Search the entries for the word "מדיניות" and pull out each line that has it.

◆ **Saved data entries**
----------------
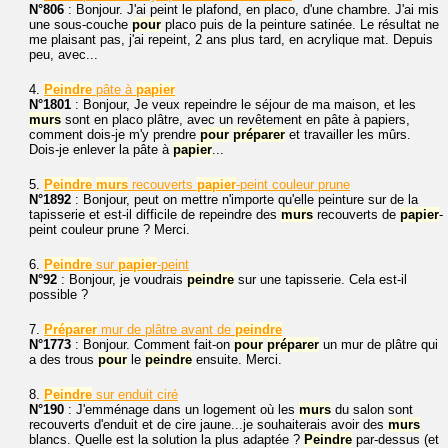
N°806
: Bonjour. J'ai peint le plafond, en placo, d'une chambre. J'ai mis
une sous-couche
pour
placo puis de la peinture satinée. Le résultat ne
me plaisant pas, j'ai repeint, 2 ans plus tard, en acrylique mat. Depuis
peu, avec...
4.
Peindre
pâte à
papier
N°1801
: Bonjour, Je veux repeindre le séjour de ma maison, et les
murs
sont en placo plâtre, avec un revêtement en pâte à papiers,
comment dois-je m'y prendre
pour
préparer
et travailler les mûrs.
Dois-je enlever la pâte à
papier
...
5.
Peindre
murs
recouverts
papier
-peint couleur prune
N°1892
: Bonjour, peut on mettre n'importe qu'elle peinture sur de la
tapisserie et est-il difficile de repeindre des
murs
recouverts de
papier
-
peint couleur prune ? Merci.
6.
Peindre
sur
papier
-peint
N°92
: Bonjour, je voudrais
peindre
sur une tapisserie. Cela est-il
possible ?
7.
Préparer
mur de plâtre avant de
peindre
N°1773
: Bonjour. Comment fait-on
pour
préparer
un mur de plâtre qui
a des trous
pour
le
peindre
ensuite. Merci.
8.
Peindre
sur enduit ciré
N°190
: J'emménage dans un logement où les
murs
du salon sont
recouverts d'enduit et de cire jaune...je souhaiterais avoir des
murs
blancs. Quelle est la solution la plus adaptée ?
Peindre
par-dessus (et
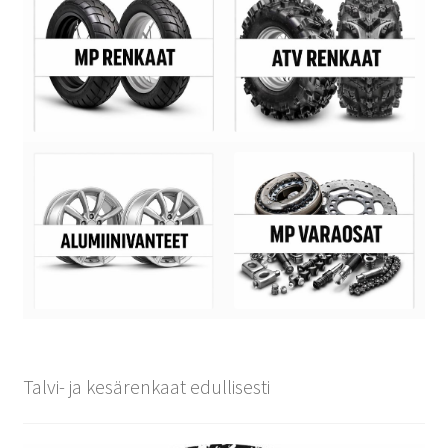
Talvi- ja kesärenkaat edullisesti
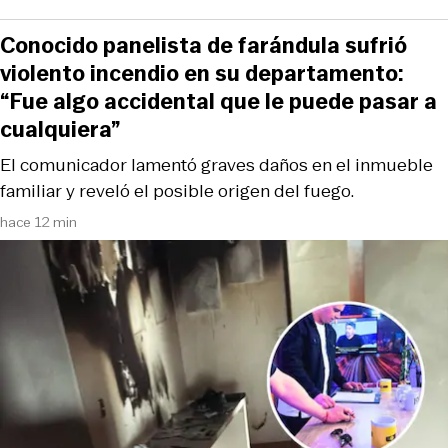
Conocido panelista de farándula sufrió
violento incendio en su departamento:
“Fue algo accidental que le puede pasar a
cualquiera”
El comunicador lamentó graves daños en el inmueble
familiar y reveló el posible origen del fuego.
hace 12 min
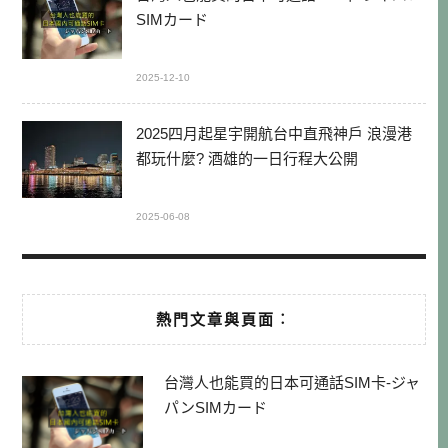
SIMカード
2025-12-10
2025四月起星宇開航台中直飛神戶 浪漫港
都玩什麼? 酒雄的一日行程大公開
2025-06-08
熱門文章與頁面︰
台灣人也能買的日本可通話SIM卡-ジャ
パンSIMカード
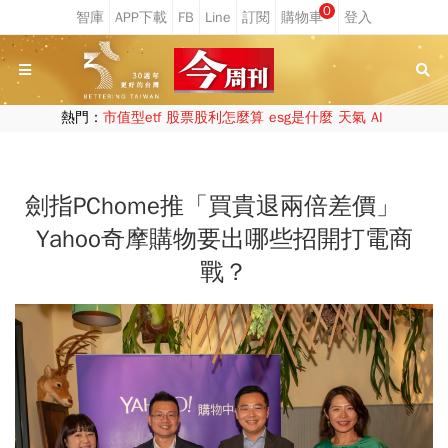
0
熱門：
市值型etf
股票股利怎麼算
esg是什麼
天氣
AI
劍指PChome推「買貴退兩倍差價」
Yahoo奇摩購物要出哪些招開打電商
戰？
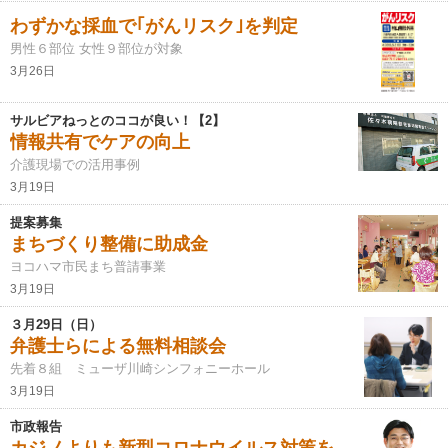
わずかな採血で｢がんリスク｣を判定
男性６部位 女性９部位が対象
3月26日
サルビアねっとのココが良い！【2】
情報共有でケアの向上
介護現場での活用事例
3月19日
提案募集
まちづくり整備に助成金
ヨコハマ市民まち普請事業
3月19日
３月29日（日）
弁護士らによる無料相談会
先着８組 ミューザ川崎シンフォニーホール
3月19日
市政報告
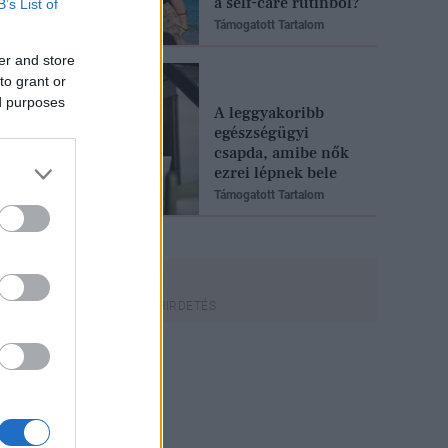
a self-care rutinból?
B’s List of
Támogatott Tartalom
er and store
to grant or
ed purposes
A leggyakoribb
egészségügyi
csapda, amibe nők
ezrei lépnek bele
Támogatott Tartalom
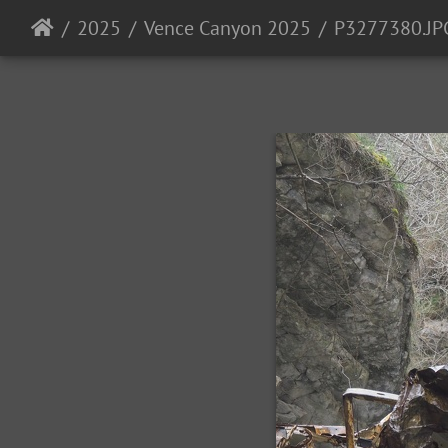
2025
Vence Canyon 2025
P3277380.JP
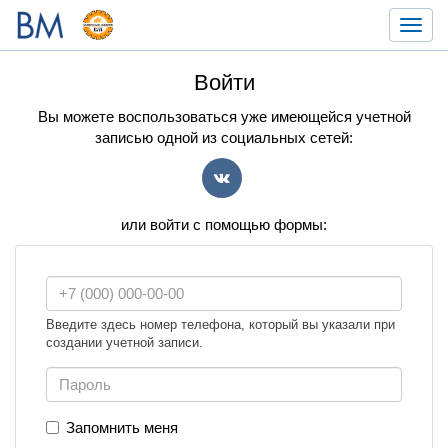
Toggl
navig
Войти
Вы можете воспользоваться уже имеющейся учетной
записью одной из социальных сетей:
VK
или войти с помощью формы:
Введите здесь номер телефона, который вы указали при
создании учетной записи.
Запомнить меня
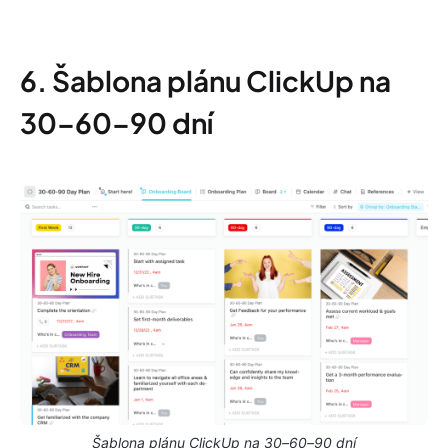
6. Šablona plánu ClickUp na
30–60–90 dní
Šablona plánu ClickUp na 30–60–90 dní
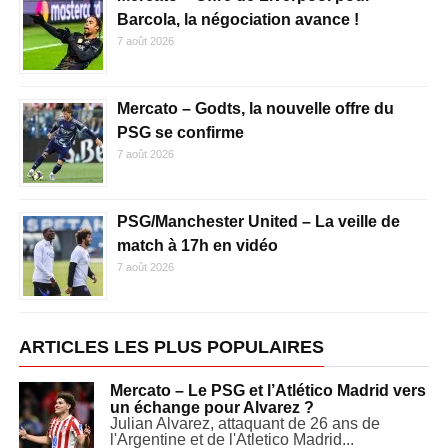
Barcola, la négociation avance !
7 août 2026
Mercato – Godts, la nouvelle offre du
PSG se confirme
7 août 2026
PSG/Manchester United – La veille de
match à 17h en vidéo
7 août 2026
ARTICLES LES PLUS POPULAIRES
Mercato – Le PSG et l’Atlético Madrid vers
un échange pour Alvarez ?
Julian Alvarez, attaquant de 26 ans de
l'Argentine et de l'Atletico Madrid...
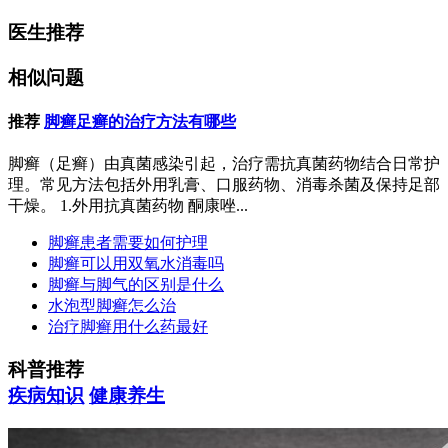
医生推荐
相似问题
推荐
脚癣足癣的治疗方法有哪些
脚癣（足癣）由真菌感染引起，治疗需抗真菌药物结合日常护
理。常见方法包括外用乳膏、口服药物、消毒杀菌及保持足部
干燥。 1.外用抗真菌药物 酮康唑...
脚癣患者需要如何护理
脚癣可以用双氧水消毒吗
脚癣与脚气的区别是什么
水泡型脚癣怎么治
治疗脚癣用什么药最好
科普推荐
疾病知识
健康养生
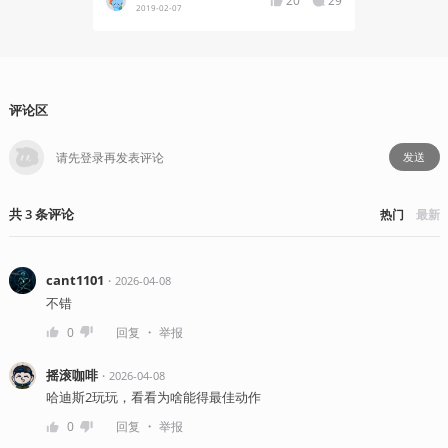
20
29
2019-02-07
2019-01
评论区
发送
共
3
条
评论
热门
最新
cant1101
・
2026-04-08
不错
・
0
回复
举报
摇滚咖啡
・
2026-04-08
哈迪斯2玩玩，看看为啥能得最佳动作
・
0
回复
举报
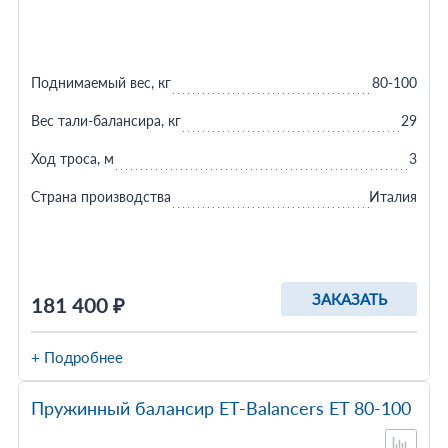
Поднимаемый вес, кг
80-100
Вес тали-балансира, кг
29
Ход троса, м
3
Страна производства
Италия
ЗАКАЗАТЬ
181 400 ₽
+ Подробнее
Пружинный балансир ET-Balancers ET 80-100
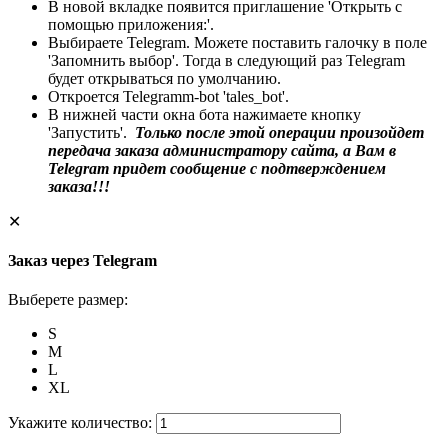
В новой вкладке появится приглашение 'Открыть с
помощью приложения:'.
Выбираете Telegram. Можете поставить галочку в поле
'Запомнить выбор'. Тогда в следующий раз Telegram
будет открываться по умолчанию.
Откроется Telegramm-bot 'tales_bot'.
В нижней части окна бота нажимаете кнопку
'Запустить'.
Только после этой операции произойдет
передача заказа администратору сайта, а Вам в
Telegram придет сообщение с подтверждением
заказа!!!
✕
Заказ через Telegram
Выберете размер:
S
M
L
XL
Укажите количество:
----------------
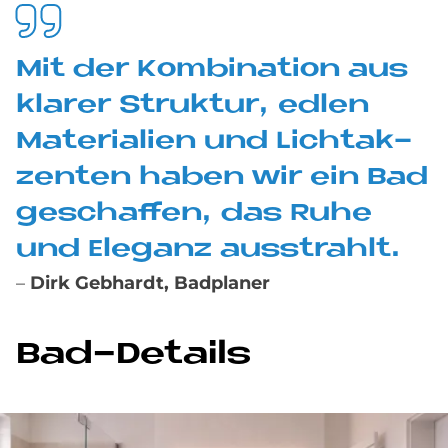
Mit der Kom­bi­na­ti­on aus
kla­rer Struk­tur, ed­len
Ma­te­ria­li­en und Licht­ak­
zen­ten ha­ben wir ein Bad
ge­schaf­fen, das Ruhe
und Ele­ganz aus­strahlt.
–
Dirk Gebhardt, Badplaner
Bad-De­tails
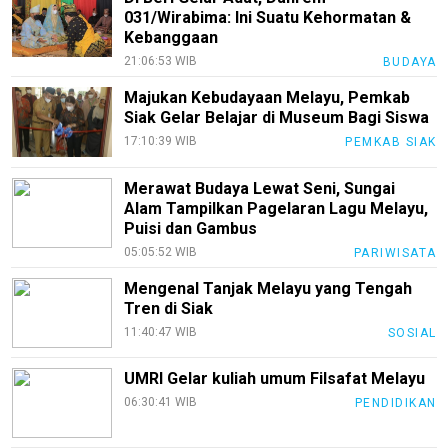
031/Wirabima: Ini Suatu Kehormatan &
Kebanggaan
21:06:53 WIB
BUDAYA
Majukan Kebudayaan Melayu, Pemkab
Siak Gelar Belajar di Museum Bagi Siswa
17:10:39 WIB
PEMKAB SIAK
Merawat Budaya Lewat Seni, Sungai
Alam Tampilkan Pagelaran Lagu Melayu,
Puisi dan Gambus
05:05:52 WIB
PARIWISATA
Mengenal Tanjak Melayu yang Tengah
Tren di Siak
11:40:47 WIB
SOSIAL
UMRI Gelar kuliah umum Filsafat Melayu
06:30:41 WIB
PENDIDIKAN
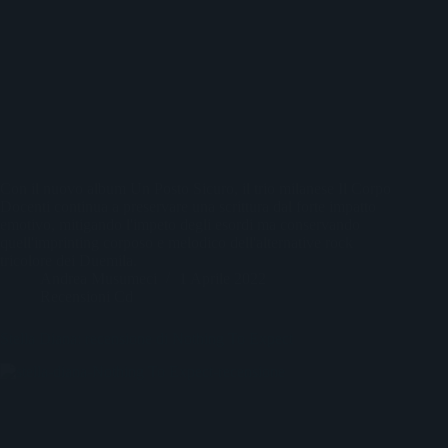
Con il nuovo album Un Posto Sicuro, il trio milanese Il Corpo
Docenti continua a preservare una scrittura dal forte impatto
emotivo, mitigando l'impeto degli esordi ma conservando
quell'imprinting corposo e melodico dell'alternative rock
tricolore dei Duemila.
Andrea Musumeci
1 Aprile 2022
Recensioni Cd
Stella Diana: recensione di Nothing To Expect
----------------
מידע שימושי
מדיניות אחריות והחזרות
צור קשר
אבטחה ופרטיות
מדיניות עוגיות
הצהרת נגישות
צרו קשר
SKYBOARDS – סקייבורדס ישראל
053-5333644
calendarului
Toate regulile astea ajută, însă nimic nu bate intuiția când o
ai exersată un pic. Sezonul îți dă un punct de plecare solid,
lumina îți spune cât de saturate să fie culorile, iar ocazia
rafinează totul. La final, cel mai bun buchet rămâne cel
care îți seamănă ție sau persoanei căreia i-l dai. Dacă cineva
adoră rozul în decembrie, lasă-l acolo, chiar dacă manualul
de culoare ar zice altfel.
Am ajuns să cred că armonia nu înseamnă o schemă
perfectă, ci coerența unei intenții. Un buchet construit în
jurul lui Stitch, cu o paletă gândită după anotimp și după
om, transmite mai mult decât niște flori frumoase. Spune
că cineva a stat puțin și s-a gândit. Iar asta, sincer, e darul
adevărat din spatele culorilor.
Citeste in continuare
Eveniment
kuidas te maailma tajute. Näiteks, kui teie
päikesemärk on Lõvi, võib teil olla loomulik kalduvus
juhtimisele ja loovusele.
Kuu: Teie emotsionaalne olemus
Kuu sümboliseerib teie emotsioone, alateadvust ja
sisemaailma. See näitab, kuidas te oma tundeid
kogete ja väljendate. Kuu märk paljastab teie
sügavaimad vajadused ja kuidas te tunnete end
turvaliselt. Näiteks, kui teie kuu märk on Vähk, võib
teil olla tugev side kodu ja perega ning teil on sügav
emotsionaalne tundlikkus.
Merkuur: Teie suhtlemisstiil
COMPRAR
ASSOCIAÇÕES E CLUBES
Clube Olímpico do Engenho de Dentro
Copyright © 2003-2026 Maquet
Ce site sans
----------------
◆ **Answer space**
מדיניות אחריות והחזרות
מדיניות עוגיות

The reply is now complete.